Juilliard was 83 years old when he died in Nyc on April 25, 1919. He surprised many having a will that left most of his substantial estate to the basis for music education, which resulted in the establishment of the renowned Juilliard School. After reaching their adopted nation, the Juilliard family settled in Ohio, where Juilliard resided until he was 30 years old.
In 1866, Juilliard moved from Ohio to Nyc, where he worked to get a material manufacturing company. Next firm’s insolvency, he founded A.D. Juilliard & Co., a textile company. His family history meant that Juilliard spoke fluent French, a skill which was occasionally useful when he socialized with cloth retailers.

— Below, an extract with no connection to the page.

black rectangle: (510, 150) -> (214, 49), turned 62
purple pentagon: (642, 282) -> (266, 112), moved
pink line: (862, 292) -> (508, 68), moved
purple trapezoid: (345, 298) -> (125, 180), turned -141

An effective businessman, Juilliard served as a manager or trustee of several banking and insurance businesses. He also supported many leading New York cultural institutions, including the American Museum of Natural History, the Metropolitan Museum of Art as well as the Metropolitan Opera. In 1879, Thomas S. Greenman attempted to pay Juilliard with $5,100 in U.S. notes that weren’t backed by gold or silver.
Even though the authorities had issued such notes through the Civil War, this landmark decision declared that it had the same fiscal power during peacetime at the same time. On April 25, 1919, in the age of 83, Juilliard succumbed to pneumonia in his house at 11 West 57th Street in Nyc. Two months after his departure, Juilliard’s will was filed for probate. Few understood what the will’s astonishing contents would be.
Juilliard had no kids, and his own wife had predeceased him, so he’d no immediate family to provide for. After making provisions for a few relatives as well as several associations, Juilliard left instructions the balance of his estate was to be employed for the progress of music in America. At that time, it was the biggest single bequest ever made for musical development.
Several years after, in 1924, the trustees created the Juilliard Graduate School, where pupils could finish their music education. In 1926, the graduate school started to share a board of directors as well as a president together with the Institute of Musical Art (created in 1905). Both associations worked collectively as the Juilliard School of Music, and completely united in 1946.
The school is currently in the pinnacle of artwork and music education, as well as a component of the Lincoln Center for the Performing Arts. It’s several notable alumni, including Yo-Yo Ma, Pat Benatar and Wynton Marsalis. It’s difficult to envision exactly what the world of artwork and music would appear to be today without Juilliard’s generous bequest.